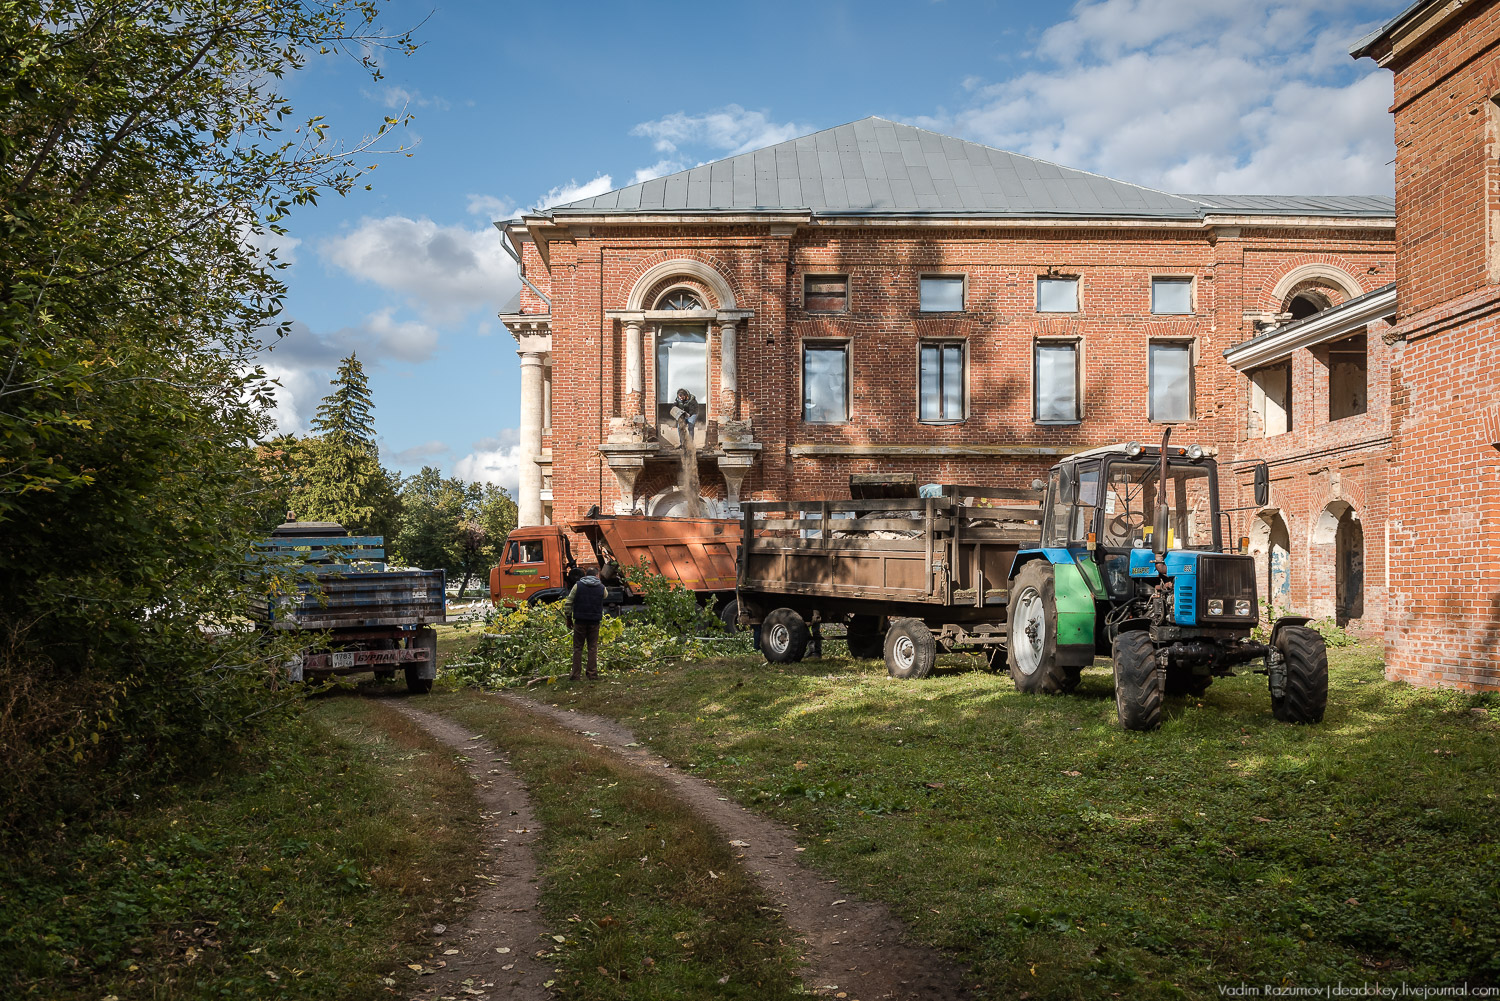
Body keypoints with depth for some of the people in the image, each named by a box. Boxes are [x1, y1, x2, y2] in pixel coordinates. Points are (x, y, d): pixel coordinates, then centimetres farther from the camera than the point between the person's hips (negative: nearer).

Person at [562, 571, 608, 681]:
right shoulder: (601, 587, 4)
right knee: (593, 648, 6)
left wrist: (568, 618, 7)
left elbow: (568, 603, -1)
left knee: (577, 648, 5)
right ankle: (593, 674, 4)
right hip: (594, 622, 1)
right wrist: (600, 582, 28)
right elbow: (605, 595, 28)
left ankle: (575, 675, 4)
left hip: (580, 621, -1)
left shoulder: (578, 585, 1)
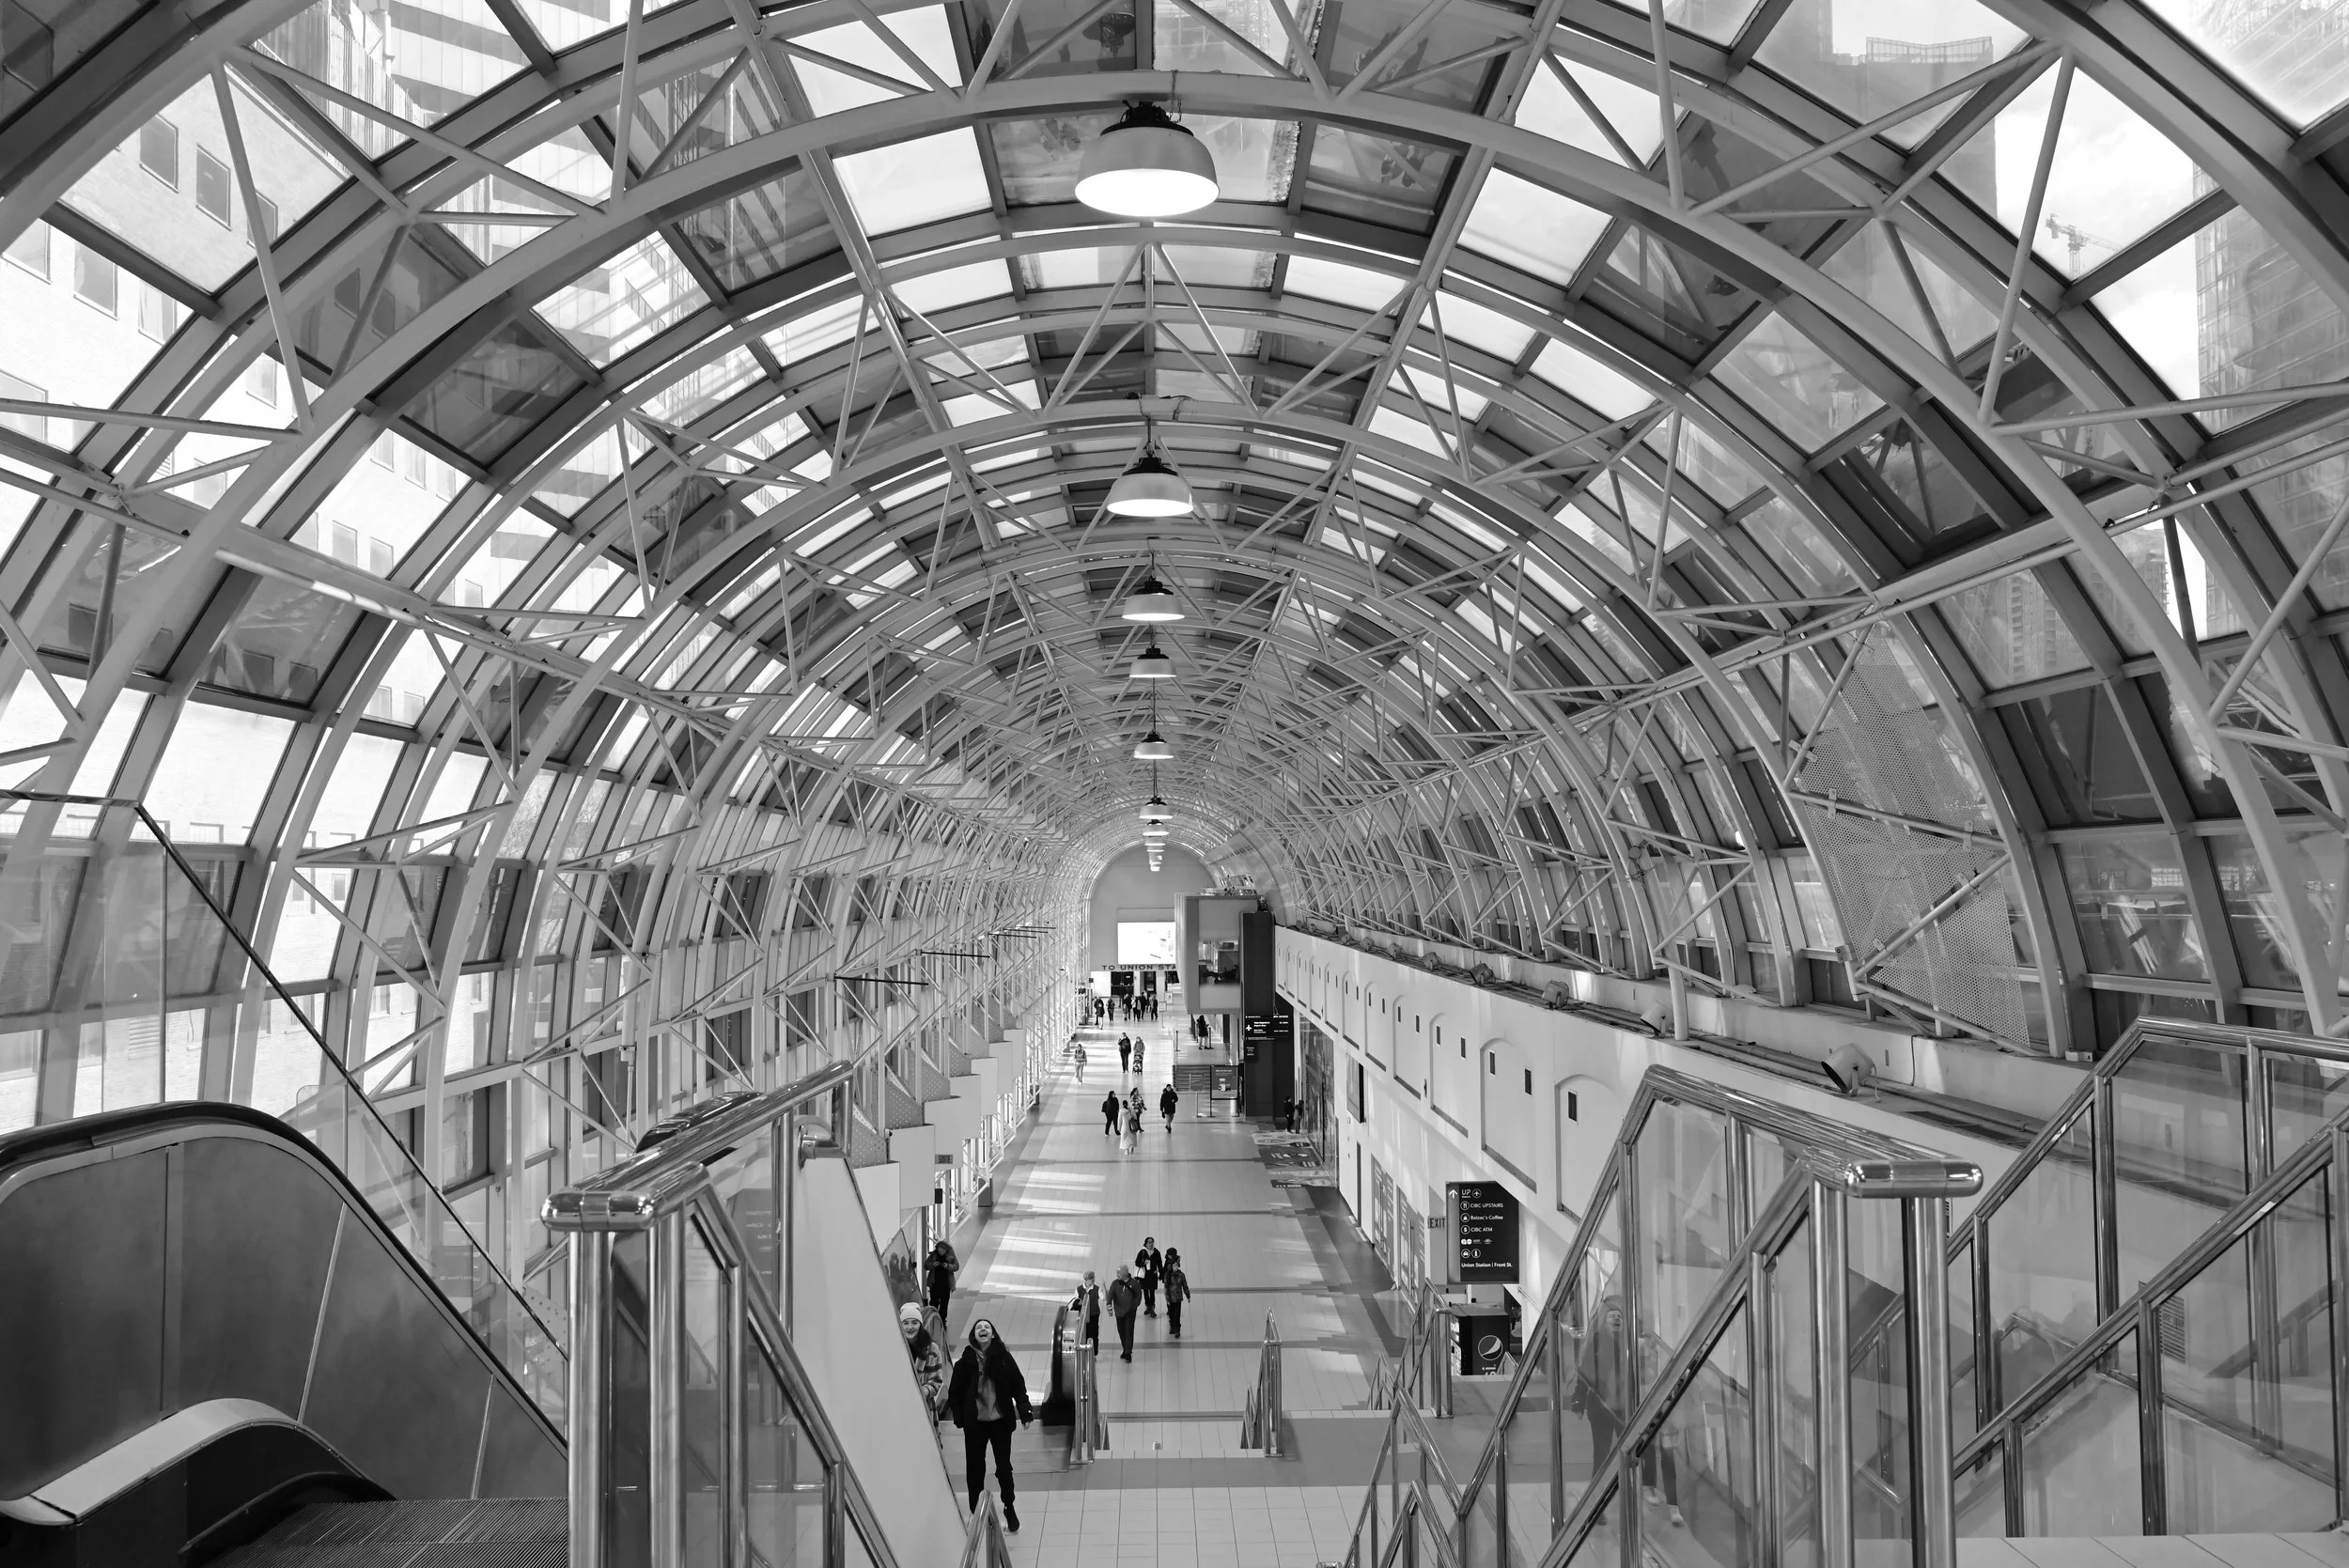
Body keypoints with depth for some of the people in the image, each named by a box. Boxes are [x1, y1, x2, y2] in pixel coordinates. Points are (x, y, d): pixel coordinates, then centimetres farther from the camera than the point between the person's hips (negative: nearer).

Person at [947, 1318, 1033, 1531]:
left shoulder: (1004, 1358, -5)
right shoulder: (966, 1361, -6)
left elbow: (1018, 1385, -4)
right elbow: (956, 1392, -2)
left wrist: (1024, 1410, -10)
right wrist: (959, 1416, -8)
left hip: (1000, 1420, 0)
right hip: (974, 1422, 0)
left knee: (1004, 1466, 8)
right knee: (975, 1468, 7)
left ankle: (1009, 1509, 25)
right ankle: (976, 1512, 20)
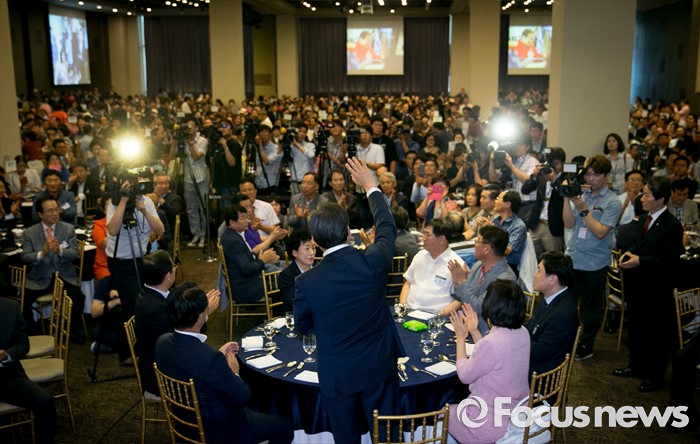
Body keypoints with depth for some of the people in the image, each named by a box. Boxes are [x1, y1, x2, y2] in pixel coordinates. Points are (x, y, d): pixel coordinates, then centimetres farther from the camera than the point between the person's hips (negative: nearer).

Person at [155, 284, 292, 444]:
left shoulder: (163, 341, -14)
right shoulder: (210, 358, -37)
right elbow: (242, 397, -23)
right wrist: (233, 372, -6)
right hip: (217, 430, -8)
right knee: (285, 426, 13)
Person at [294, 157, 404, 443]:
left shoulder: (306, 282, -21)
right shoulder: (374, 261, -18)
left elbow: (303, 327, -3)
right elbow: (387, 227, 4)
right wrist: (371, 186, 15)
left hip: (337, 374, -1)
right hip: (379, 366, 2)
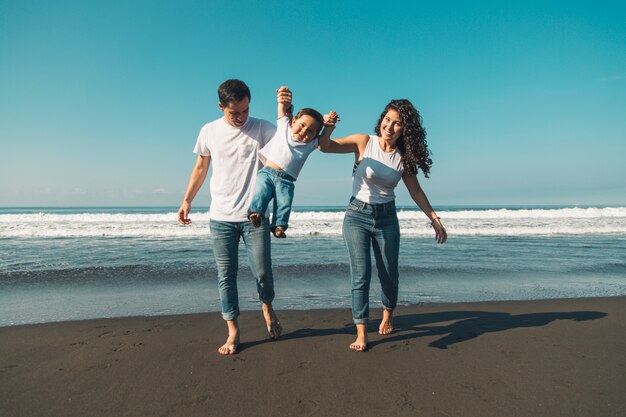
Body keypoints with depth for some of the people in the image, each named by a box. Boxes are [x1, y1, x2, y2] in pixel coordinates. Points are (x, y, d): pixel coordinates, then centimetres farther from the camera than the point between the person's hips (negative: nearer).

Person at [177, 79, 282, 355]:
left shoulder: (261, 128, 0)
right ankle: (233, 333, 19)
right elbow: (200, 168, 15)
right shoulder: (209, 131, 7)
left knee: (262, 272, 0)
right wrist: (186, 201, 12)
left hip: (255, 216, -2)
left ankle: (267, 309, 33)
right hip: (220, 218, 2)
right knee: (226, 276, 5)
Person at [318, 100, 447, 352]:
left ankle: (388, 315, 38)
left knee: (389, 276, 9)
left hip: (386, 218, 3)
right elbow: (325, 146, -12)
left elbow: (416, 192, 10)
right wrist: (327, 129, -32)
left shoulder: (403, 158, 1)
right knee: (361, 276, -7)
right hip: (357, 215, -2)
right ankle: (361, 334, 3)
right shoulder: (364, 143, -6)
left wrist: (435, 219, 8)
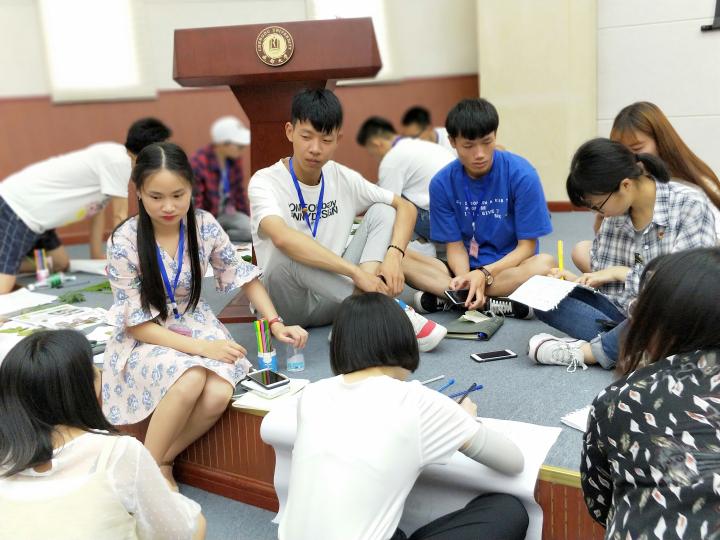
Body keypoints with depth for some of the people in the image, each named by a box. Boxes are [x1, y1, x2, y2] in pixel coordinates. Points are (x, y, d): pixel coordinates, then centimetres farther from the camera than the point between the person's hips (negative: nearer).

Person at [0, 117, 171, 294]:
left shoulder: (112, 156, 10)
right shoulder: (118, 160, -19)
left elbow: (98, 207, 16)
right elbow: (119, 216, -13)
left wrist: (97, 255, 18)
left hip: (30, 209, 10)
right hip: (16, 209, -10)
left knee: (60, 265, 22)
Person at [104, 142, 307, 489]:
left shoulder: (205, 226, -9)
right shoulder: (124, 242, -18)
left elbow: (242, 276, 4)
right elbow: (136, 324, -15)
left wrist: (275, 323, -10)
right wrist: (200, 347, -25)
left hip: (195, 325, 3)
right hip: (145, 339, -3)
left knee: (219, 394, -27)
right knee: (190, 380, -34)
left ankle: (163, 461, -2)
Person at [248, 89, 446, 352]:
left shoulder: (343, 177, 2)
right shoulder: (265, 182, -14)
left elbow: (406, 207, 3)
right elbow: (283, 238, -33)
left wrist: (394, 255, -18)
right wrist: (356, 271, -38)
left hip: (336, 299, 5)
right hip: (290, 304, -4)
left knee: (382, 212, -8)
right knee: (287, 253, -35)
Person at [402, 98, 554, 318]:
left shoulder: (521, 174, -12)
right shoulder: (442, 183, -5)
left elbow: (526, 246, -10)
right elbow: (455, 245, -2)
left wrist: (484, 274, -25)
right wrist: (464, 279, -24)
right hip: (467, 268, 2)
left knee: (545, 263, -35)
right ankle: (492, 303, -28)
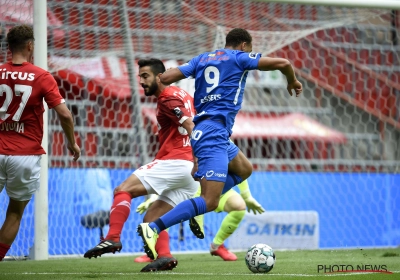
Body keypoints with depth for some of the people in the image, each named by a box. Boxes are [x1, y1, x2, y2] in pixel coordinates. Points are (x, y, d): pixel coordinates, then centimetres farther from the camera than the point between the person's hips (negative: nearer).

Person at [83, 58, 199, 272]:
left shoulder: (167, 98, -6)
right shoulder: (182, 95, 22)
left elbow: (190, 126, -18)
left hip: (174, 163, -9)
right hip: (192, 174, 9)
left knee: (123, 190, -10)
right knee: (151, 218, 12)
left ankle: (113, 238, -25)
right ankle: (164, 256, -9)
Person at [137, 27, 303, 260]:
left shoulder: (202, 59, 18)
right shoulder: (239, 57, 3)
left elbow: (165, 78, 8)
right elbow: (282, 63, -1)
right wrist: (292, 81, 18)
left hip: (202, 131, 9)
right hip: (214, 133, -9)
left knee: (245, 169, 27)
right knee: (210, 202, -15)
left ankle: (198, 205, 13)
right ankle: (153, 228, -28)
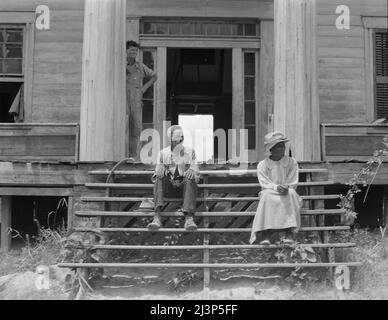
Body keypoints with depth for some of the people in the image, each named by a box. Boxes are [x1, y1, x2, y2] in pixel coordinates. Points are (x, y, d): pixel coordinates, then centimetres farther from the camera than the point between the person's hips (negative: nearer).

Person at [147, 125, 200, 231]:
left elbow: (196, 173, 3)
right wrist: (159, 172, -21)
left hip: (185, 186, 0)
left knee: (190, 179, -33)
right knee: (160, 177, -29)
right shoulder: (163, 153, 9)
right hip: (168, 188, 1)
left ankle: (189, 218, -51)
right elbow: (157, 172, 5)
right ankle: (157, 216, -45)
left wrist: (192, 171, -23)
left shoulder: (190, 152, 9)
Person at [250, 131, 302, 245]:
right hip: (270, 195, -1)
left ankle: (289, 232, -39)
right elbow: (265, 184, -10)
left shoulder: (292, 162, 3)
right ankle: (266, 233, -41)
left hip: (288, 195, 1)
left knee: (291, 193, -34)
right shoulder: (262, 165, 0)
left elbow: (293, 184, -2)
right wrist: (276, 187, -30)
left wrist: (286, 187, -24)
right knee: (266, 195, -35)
■ ■ ■
__Required action__: Could you update the lines between the one holding "right ankle: (492, 303, -28)" and the one holding "left ankle: (289, 232, -39)", inclusive, so that "centimetres" becomes "centimeters" and nothing else changes? Leave the pictures out of your answer.

__Result of the task__:
right ankle: (492, 303, -28)
Body keypoints with depth for some of the people in the image, each named by a box. Boxes are [x1, y1, x2, y2] in pixel coordinates. Points are (x, y, d): pixel coordinates, then centimeters farther from the camera than the point between the person's hips (negative: nearer).

Person at [83, 58, 199, 272]:
left shoulder: (167, 98, -6)
right shoulder: (182, 95, 22)
left elbow: (190, 126, -18)
left hip: (174, 163, -9)
right hip: (192, 174, 9)
left knee: (123, 190, -10)
right knee: (151, 218, 12)
left ankle: (113, 238, -25)
right ankle: (164, 256, -9)
Person at [137, 27, 303, 260]:
left shoulder: (202, 59, 18)
right shoulder: (239, 57, 3)
left elbow: (165, 78, 8)
right elbow: (282, 63, -1)
right wrist: (292, 81, 18)
left hip: (202, 131, 9)
right hip: (214, 133, -9)
left knee: (245, 169, 27)
right knee: (210, 202, -15)
left ankle: (198, 205, 13)
right ankle: (153, 228, -28)
Body keypoints with depth for some of the people in the image, each named by a box. Boxes are [x1, y1, x2, y2] in pixel coordinates. Points are (x, y, d): pixel coordinates, then centimeters farther from the camera than the point between the person's hips (negative: nearer).

Person at [147, 125, 200, 231]:
left elbow: (196, 173, 3)
right wrist: (159, 172, -21)
left hip: (185, 186, 0)
left knee: (190, 179, -33)
right knee: (160, 177, -29)
right shoulder: (163, 153, 9)
right hip: (168, 188, 1)
left ankle: (189, 218, -51)
right elbow: (157, 172, 5)
right ankle: (157, 216, -45)
left wrist: (192, 171, -23)
left shoulder: (190, 152, 9)
Person at [250, 131, 302, 245]:
right hip: (270, 195, -1)
left ankle: (289, 232, -39)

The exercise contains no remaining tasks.